Challenge: Count how many lines of the material below contain the string "present", and give only the number.

--- start of Recorded information ---

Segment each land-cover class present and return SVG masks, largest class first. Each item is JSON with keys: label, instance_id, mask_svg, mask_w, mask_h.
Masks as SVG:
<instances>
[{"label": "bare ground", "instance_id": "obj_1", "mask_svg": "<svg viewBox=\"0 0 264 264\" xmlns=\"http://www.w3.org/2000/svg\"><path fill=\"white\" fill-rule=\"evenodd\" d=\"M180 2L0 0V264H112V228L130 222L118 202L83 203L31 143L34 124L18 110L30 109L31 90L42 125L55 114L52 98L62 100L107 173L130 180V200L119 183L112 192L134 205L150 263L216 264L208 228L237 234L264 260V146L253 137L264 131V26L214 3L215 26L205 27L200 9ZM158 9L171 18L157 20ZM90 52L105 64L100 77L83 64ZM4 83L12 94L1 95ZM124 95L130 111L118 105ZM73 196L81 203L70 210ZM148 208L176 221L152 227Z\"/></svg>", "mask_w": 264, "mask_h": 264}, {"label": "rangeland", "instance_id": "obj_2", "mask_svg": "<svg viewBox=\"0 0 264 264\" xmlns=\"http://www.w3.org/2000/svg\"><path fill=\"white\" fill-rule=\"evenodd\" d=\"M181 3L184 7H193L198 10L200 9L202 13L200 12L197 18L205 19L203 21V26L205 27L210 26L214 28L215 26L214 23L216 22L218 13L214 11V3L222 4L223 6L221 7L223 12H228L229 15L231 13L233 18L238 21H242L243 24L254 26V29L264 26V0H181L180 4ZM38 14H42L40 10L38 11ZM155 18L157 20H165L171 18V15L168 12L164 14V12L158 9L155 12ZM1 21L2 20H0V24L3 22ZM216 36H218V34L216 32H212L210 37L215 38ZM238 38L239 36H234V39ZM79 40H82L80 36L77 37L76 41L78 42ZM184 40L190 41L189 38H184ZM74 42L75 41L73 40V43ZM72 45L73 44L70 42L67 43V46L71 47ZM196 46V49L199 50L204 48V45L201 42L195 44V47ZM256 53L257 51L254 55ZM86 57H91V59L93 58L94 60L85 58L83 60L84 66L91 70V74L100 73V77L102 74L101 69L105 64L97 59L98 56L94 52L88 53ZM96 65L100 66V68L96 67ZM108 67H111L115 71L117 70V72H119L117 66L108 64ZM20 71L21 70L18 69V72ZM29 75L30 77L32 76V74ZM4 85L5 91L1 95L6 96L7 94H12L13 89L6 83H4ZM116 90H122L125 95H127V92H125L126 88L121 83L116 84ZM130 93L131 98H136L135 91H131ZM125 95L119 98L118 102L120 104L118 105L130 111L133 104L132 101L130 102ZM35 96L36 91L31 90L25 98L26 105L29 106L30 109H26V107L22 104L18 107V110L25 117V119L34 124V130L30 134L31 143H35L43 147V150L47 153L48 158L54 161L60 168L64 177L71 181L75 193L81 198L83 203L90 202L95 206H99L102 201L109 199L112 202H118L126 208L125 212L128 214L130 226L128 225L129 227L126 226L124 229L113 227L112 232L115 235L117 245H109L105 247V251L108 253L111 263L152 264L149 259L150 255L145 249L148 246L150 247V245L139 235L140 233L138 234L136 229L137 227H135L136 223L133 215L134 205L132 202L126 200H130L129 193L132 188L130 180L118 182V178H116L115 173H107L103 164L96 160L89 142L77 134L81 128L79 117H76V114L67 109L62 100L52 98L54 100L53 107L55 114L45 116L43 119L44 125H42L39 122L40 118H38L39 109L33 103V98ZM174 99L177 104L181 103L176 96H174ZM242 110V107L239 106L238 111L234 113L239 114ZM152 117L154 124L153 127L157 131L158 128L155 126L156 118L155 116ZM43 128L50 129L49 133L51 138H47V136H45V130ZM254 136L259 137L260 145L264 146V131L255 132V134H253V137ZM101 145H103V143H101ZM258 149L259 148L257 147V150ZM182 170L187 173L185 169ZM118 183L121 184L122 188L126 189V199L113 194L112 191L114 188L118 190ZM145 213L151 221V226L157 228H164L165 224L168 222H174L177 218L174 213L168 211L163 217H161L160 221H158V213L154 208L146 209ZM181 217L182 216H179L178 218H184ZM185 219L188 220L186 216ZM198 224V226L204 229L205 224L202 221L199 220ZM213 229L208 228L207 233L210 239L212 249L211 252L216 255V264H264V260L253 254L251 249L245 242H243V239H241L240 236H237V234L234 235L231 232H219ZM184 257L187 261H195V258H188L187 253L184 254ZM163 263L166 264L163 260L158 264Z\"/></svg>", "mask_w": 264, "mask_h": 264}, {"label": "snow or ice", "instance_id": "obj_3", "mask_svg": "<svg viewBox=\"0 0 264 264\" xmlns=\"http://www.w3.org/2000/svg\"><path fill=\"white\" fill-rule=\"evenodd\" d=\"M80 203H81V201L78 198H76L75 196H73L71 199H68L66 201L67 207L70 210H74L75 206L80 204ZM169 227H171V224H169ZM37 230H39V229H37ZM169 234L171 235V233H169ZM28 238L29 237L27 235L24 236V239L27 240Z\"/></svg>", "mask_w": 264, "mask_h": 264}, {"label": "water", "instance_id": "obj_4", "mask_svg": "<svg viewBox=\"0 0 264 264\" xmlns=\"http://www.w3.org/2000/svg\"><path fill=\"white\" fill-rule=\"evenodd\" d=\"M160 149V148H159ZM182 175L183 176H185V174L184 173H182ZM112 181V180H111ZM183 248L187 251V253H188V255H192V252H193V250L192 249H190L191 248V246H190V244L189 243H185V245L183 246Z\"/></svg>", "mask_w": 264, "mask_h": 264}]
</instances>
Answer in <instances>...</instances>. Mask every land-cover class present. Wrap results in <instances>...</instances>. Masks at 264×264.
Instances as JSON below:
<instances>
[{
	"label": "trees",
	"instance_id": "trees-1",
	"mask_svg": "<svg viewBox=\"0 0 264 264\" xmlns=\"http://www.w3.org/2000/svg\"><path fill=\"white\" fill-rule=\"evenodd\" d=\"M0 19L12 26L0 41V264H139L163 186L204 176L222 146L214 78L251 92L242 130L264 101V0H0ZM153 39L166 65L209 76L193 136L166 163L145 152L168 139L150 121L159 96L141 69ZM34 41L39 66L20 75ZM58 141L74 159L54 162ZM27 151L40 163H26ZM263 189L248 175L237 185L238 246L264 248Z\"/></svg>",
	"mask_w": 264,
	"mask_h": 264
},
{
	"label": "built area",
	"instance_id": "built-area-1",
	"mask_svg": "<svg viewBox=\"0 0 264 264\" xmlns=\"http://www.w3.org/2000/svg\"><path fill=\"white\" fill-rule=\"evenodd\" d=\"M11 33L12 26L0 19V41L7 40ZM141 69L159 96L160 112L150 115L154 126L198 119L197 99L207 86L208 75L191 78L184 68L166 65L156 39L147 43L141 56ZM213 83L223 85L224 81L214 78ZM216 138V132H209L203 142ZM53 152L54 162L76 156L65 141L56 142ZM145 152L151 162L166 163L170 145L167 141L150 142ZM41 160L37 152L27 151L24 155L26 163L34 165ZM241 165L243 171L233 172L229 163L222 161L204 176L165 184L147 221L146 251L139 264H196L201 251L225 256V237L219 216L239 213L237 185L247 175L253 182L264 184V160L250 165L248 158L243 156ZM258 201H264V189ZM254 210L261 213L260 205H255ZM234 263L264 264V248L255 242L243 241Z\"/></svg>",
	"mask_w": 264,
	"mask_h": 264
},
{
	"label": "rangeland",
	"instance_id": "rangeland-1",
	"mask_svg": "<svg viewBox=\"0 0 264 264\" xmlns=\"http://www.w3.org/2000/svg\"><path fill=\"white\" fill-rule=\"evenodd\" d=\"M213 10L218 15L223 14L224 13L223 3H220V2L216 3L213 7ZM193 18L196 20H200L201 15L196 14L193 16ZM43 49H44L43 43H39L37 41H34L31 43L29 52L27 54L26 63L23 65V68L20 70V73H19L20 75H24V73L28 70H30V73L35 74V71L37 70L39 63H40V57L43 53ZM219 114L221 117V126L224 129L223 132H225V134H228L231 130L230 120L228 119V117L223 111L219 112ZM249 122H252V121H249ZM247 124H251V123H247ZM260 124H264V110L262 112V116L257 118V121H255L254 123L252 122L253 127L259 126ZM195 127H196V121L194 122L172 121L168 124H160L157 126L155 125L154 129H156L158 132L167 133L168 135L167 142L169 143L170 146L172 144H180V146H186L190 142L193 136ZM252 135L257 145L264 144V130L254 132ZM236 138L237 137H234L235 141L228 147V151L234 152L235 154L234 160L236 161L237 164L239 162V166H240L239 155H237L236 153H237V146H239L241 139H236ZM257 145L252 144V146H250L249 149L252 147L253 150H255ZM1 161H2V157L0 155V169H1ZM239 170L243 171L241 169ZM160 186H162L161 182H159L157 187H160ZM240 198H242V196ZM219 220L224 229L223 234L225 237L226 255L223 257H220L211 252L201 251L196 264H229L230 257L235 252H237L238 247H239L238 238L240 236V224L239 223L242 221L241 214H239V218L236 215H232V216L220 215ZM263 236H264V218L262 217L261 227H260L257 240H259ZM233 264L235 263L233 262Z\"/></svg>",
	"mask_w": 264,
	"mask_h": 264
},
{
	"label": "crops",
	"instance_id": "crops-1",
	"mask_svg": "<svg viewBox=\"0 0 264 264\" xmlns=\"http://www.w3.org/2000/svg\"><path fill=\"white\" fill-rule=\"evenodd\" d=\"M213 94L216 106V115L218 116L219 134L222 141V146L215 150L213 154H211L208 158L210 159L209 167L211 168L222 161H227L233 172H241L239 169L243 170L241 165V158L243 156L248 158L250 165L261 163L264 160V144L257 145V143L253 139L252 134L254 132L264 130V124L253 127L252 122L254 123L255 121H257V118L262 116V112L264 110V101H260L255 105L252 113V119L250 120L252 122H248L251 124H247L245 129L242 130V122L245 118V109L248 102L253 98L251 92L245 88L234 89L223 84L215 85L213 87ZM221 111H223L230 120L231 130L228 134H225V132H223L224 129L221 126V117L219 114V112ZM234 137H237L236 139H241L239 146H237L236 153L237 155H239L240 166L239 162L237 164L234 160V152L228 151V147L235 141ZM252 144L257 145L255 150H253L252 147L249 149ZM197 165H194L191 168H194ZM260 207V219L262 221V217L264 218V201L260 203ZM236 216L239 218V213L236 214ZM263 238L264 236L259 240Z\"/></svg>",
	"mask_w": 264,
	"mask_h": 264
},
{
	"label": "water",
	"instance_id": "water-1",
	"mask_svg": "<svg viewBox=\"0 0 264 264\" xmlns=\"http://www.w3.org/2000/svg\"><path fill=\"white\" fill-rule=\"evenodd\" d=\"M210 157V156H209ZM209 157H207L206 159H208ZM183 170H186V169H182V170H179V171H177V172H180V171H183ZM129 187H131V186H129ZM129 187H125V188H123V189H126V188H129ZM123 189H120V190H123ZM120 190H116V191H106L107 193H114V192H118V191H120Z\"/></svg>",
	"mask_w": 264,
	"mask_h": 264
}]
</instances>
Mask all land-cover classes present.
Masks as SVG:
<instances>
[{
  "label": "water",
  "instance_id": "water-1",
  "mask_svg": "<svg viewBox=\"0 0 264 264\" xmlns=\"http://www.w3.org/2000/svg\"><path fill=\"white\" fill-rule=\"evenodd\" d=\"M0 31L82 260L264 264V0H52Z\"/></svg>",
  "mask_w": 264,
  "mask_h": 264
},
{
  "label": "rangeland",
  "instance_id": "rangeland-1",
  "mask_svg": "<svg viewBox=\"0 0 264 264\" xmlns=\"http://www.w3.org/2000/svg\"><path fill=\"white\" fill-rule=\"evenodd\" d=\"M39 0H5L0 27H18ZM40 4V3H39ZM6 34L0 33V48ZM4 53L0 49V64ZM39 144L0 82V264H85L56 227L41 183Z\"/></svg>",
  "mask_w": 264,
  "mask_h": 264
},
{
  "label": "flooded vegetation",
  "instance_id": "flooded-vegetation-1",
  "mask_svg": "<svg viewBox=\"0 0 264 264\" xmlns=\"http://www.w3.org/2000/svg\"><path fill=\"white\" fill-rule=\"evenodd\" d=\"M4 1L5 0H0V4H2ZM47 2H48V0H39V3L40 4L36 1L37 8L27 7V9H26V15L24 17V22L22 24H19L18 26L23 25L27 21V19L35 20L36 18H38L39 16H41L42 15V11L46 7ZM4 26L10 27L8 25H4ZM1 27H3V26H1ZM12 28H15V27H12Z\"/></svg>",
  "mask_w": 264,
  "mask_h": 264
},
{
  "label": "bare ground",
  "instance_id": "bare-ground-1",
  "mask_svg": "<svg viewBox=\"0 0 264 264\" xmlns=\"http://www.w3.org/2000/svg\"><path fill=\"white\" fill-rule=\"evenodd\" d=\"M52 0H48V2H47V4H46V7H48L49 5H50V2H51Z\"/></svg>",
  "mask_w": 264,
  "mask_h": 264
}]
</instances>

--- end of Recorded information ---
--- start of Recorded information ---

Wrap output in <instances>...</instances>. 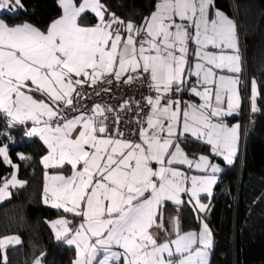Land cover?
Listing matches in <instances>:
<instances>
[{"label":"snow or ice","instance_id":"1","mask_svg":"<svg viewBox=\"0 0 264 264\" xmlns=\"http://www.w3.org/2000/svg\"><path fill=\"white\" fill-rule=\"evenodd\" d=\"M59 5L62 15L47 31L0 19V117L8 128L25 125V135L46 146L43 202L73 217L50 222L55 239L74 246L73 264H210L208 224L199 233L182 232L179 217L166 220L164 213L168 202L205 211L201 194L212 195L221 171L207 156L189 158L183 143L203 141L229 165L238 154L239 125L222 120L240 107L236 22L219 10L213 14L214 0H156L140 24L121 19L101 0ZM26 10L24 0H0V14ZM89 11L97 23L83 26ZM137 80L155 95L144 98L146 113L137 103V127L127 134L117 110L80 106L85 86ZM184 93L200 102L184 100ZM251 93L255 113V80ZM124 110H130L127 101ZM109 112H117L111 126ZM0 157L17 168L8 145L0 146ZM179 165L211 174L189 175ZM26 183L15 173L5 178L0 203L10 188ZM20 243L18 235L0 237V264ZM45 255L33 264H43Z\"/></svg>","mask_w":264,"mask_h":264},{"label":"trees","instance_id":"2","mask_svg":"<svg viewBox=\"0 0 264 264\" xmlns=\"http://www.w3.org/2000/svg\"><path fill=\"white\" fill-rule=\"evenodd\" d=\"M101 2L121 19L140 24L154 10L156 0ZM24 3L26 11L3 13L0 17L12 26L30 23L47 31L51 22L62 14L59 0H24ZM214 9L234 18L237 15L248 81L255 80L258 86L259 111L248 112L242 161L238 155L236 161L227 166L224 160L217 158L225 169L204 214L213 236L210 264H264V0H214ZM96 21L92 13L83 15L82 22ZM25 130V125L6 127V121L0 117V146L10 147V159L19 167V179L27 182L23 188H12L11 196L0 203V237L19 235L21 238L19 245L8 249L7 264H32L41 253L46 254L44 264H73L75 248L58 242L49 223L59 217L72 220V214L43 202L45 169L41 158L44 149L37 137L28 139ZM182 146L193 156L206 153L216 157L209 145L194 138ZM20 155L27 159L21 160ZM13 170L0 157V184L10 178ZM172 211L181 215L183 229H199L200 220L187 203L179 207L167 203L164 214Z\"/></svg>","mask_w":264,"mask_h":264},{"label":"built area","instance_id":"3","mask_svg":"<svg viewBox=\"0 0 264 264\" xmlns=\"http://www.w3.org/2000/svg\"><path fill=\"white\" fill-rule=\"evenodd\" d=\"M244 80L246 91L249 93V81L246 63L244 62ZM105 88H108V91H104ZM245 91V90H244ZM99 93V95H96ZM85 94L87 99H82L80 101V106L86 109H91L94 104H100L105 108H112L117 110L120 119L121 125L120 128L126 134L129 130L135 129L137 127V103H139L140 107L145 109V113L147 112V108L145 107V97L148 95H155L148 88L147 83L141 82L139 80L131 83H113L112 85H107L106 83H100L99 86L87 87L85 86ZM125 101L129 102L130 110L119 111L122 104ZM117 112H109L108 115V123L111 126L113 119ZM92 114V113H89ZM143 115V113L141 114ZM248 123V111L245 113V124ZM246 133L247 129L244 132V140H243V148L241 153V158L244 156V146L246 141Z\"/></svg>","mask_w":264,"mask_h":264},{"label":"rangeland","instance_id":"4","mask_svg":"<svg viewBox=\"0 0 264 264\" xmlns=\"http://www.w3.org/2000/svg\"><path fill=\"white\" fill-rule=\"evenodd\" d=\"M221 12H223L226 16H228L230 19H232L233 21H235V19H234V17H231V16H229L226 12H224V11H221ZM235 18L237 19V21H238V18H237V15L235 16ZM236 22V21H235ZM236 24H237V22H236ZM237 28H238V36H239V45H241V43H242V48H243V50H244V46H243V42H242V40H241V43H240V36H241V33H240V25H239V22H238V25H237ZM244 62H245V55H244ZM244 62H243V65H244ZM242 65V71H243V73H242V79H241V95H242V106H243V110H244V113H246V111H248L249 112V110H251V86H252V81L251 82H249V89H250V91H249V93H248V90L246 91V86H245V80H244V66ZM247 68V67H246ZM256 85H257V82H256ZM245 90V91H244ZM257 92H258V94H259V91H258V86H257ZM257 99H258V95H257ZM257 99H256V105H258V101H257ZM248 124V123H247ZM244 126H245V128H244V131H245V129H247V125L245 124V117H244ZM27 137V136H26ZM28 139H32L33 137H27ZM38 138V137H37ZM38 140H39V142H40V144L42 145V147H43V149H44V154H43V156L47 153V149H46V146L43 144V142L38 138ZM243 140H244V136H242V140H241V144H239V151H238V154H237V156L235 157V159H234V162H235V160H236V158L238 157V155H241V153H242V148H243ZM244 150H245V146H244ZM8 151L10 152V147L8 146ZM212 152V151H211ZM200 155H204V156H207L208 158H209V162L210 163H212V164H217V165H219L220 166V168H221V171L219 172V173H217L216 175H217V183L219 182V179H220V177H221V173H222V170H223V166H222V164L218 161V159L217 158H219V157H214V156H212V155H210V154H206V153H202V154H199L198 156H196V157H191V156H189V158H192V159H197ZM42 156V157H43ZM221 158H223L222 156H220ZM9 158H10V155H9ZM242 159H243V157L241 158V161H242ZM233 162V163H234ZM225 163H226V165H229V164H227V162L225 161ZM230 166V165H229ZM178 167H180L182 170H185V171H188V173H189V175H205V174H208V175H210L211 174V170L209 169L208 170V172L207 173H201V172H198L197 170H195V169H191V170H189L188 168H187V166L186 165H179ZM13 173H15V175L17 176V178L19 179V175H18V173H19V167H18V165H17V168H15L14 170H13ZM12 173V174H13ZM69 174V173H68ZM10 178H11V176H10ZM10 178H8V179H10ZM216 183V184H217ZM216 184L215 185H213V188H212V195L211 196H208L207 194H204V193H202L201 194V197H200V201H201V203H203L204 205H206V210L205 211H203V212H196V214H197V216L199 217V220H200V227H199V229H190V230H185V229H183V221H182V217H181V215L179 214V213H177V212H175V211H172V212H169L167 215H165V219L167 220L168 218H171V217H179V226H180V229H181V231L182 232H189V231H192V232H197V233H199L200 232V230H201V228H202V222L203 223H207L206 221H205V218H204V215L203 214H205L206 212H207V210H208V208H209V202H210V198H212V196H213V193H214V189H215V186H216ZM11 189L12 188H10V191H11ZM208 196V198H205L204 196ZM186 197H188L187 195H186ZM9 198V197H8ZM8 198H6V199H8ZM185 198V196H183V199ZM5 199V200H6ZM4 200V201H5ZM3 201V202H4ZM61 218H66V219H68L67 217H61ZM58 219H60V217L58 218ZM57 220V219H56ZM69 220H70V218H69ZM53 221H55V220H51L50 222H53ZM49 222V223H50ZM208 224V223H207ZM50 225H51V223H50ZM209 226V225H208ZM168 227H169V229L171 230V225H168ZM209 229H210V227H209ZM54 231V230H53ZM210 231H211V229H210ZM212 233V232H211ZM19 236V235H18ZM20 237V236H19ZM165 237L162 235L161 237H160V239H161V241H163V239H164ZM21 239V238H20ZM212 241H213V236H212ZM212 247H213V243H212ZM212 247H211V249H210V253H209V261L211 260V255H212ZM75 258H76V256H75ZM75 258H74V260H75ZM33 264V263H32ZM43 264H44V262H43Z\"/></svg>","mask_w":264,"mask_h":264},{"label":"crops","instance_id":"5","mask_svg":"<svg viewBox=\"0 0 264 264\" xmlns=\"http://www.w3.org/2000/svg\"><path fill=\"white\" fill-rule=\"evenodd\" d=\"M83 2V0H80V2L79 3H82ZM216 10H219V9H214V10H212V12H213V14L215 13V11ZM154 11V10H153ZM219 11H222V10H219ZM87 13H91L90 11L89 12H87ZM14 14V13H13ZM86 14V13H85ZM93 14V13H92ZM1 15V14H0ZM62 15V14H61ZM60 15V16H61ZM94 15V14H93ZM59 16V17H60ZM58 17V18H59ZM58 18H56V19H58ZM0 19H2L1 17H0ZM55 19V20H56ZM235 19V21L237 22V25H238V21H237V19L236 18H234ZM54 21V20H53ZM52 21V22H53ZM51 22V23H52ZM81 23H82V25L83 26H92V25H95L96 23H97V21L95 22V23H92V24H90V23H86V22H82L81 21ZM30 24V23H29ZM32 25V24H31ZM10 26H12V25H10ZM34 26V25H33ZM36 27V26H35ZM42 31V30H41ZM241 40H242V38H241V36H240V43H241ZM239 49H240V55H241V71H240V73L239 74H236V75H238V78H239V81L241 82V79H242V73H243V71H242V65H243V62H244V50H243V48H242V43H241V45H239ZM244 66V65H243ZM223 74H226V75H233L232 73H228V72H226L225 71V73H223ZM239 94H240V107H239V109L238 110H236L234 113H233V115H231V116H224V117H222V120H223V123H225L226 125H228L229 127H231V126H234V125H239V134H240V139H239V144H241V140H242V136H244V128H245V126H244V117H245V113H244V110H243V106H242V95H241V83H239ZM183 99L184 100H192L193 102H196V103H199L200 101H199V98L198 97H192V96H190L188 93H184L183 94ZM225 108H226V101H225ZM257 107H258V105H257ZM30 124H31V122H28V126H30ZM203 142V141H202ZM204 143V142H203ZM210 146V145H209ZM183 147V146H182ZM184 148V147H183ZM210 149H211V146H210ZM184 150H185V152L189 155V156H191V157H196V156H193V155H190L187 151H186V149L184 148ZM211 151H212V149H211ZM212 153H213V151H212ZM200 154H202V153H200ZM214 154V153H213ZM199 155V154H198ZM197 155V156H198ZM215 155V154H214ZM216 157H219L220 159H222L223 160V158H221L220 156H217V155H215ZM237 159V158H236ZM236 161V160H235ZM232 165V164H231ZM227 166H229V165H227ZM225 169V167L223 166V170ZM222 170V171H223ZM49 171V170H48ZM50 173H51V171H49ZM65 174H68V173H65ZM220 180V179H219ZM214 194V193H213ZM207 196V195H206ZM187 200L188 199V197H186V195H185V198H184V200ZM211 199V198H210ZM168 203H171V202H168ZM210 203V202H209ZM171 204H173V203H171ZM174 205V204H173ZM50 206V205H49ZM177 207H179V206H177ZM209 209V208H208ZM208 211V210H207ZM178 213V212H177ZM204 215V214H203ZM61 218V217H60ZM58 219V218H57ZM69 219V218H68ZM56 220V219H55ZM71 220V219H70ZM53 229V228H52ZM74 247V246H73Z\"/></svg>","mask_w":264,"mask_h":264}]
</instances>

--- end of Recorded information ---

Solution to this task: 3